Женя стал академиком, но такой же, не изменился: черные щелочки-глаза, в них постоянные искорки смеха и скорби, басит так же, как и раньше в институте, когда руководил лекторской группой горкома комсомола.
Кёс тоже поседел – в ЮНЕСКО подсчитали, что меньше всего живут именно режиссеры и летчики-испытатели; дольше всего – как ни странно – политики: действительно, Черчилль, Эйзенхауэр, Мао, де Голль, шведский король – всем было куда как за восемьдесят.
Пришел «Билли Бонс», сейчас советник МИДа, только что из Вашингтона, раньше был курчавый, лучший баскетболист института, с Левоном хорошо в паре играл, сейчас седина, но волосы остались, седина ему идет. Митька Степанов рассказывал, что Симонов однажды признался Роману Кармену: «Я только одному завидую – твоей ранней седине». Он сказал это сразу после войны, а потом сам быстро поседел. И нет уж ни того, ни другого, как-то не укладывается это в сознании.
«А помнишь?» – «А помнишь?» – «А помнишь?»…
Костенко шел сквозь это страшное «А помнишь?», вопрос задавали со смехом; смех был добрым, видимо, люди одного возраста не ощущают старения, видят себя такими, когда только еще познакомились, а было это в августе сорок девятого года, на Ростокинском проезде, у дверей Института востоковедения…
«Впрочем, – подумал Костенко, – все верно, развитие в определенном направлении (“когда с ярмарки”) кажется ужасным лишь тем, кто подписал безоговорочную капитуляцию перед неотвратимостью времени. Мы обязаны постоянно ощущать себя в состоянии того пика, который определял нашу молодость, начало дружбы. Кто-то из наших хорошо сказал: “Бюрократии бюрократов надо противопоставить бюрократию дружбы и единства, только тогда мы их сомнем”».

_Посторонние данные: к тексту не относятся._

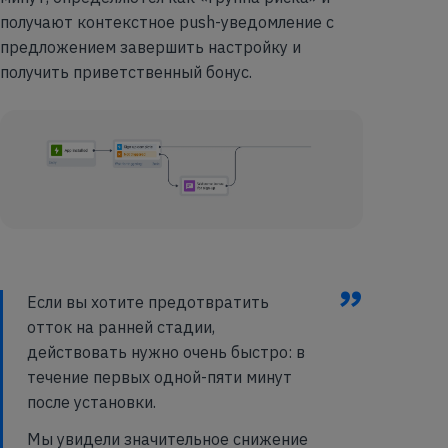
получают контекстное push-уведомление с
предложением завершить настройку и
получить приветственный бонус.
”
Если вы хотите предотвратить
отток на ранней стадии,
действовать нужно очень быстро: в
течение первых одной-пяти минут
после установки.
Мы увидели значительное снижение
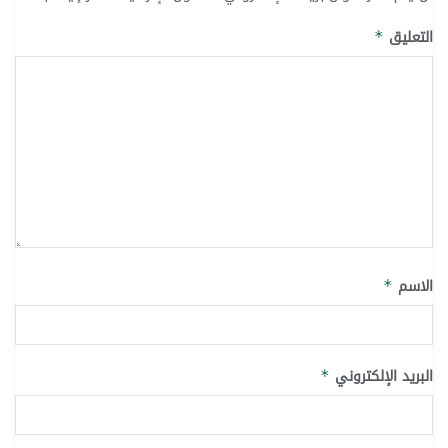
التعليق
*
الاسم
*
البريد الإلكتروني
*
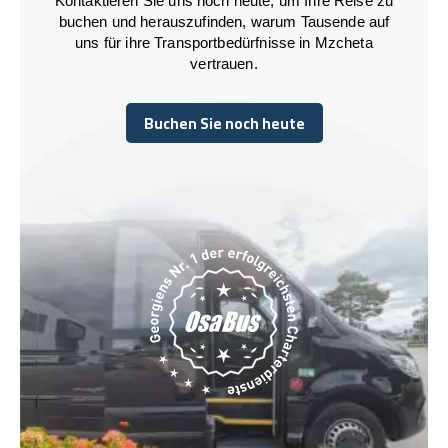
Kontaktieren Sie uns noch heute, um Ihre Reise zu
buchen und herauszufinden, warum Tausende auf
uns für ihre Transportbedürfnisse in Mzcheta
vertrauen.
Buchen Sie noch heute
Buchen Sie noch heute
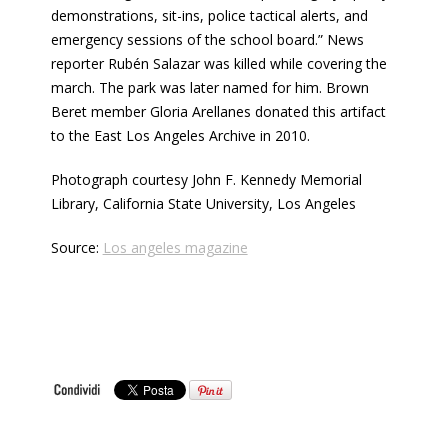
demonstrations, sit-ins, police tactical alerts, and
emergency sessions of the school board.” News
reporter Rubén Salazar was killed while covering the
march. The park was later named for him. Brown
Beret member Gloria Arellanes donated this artifact
to the East Los Angeles Archive in 2010.
Photograph courtesy John F. Kennedy Memorial
Library, California State University, Los Angeles
Source:
Los angeles magazine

Мама Левона стала совсем согбенной, тетя Марго еле двигалась, но, как истинные армянки, они обносили ребят бутылками и тарелками с закуской, гладили мальчиков по плечам, слез не вытирали, и слезы, – это всегда потрясало Костенко, когда он встречал старушек, – были слезами счастья за мальчиков, друзей Левончика, такие большие люди, такие хорошие семьи…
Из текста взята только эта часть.